─── Provided data

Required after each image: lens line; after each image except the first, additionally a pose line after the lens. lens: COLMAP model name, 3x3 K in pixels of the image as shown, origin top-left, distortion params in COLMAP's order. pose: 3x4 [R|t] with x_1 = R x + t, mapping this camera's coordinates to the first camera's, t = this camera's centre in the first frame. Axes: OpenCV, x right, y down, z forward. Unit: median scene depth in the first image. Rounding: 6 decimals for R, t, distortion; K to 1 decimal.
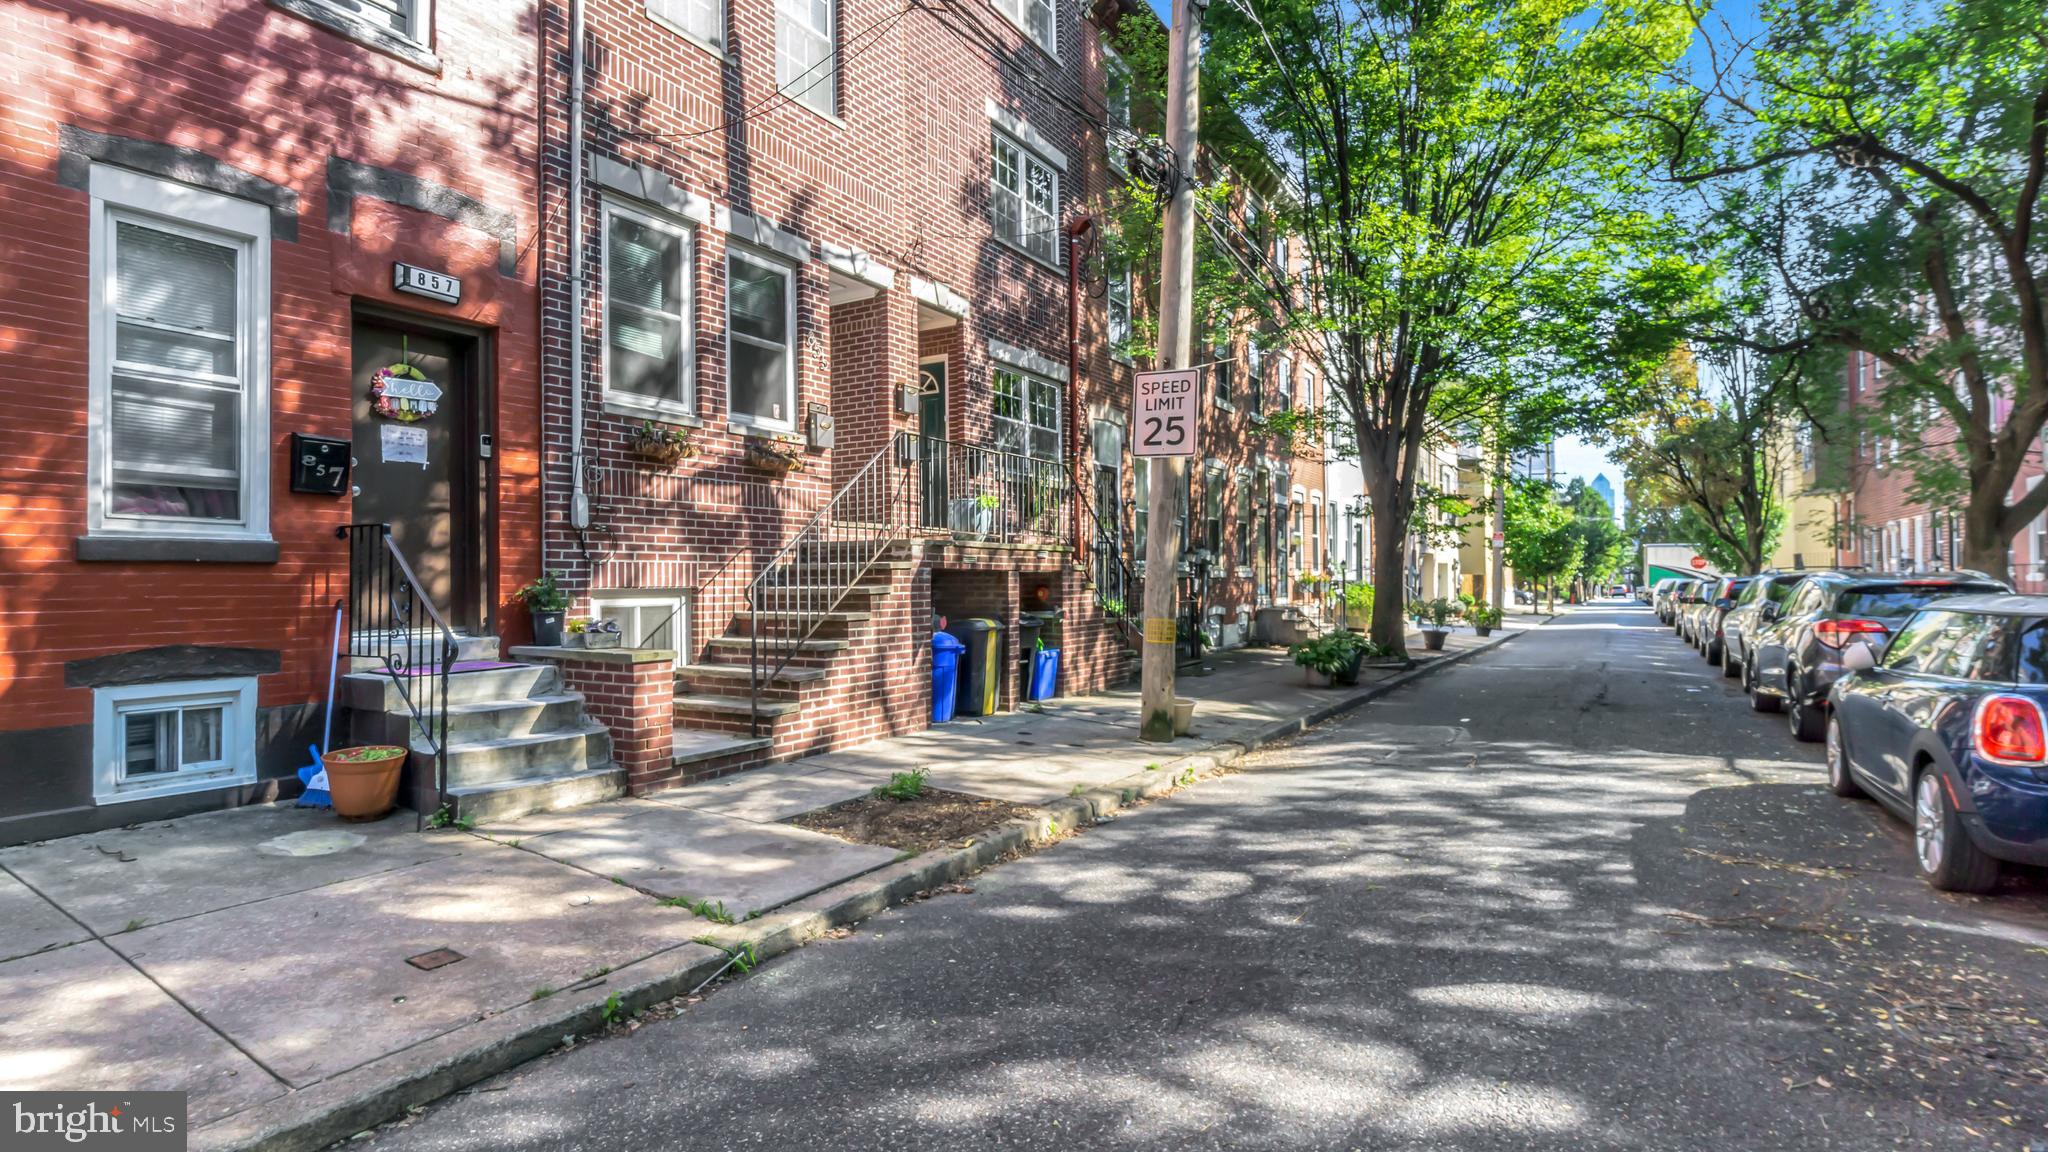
lens RADIAL K [[1016.6, 0, 1024.0], [0, 1016.6, 576.0], [0, 0, 1]] dist [-0.006311, -0.000647]
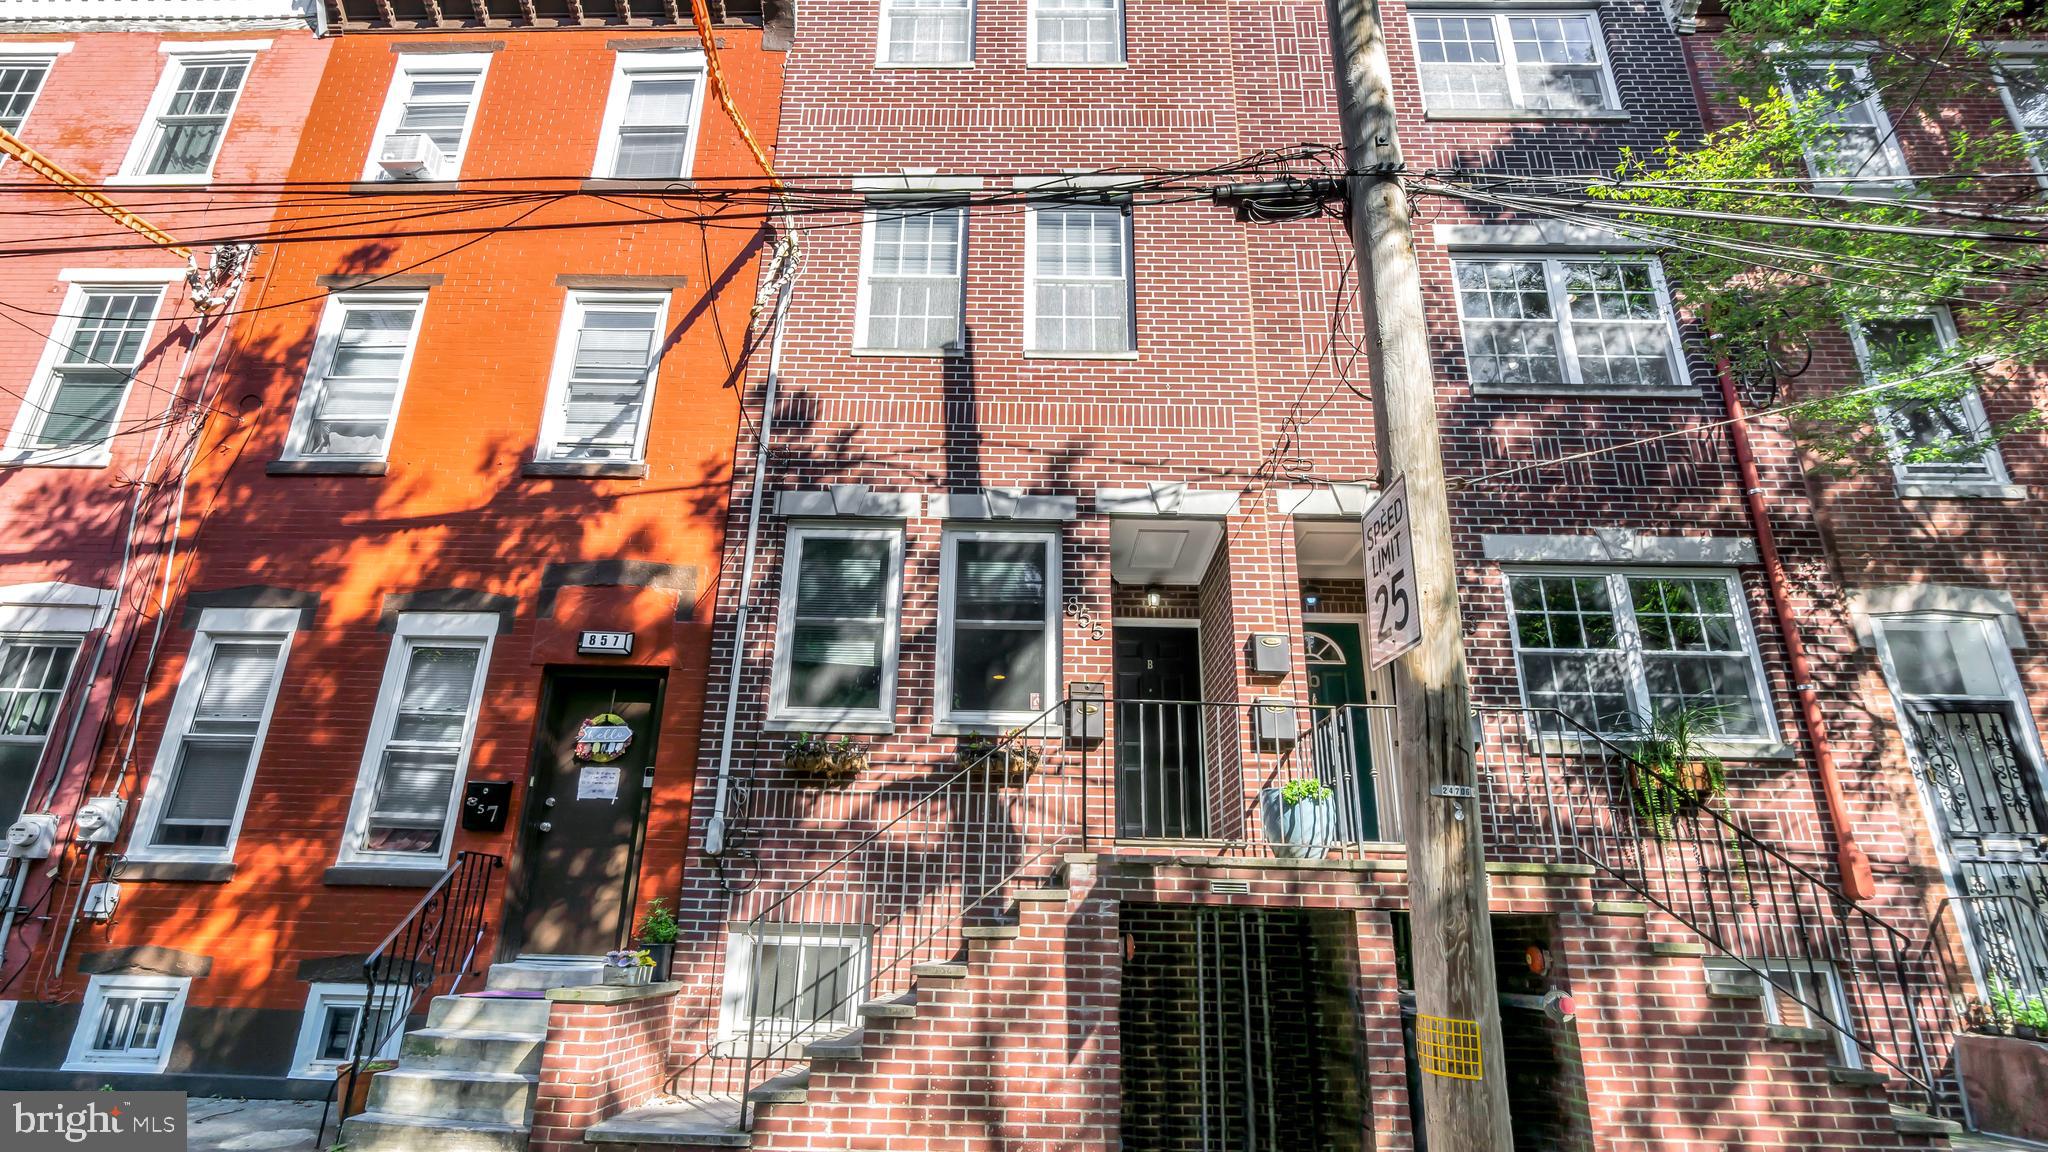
lens RADIAL K [[1016.6, 0, 1024.0], [0, 1016.6, 576.0], [0, 0, 1]] dist [-0.006311, -0.000647]
pose [[0.491939, -0.277452, -0.825237, 0.523679], [-0.024342, 0.943109, -0.331592, 0.014703], [0.870289, 0.183211, 0.457199, 0.700318]]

──────

### The problem
Switch "origin top-left" to "origin upper-left" throughout the data above and reproduce every line with nothing else altered, omitting the pictures.

### Written reply
Required after each image: lens line; after each image except the first, additionally a pose line after the lens. lens: COLMAP model name, 3x3 K in pixels of the image as shown, origin upper-left, distortion params in COLMAP's order. pose: 3x4 [R|t] with x_1 = R x + t, mapping this camera's coordinates to the first camera's, t = this camera's centre in the first frame. Axes: OpenCV, x right, y down, z forward. Unit: median scene depth in the first image. Rounding: 6 decimals for R, t, distortion; K to 1 decimal.
lens RADIAL K [[1016.6, 0, 1024.0], [0, 1016.6, 576.0], [0, 0, 1]] dist [-0.006311, -0.000647]
lens RADIAL K [[1016.6, 0, 1024.0], [0, 1016.6, 576.0], [0, 0, 1]] dist [-0.006311, -0.000647]
pose [[0.491939, -0.277452, -0.825237, 0.523679], [-0.024342, 0.943109, -0.331592, 0.014703], [0.870289, 0.183211, 0.457199, 0.700318]]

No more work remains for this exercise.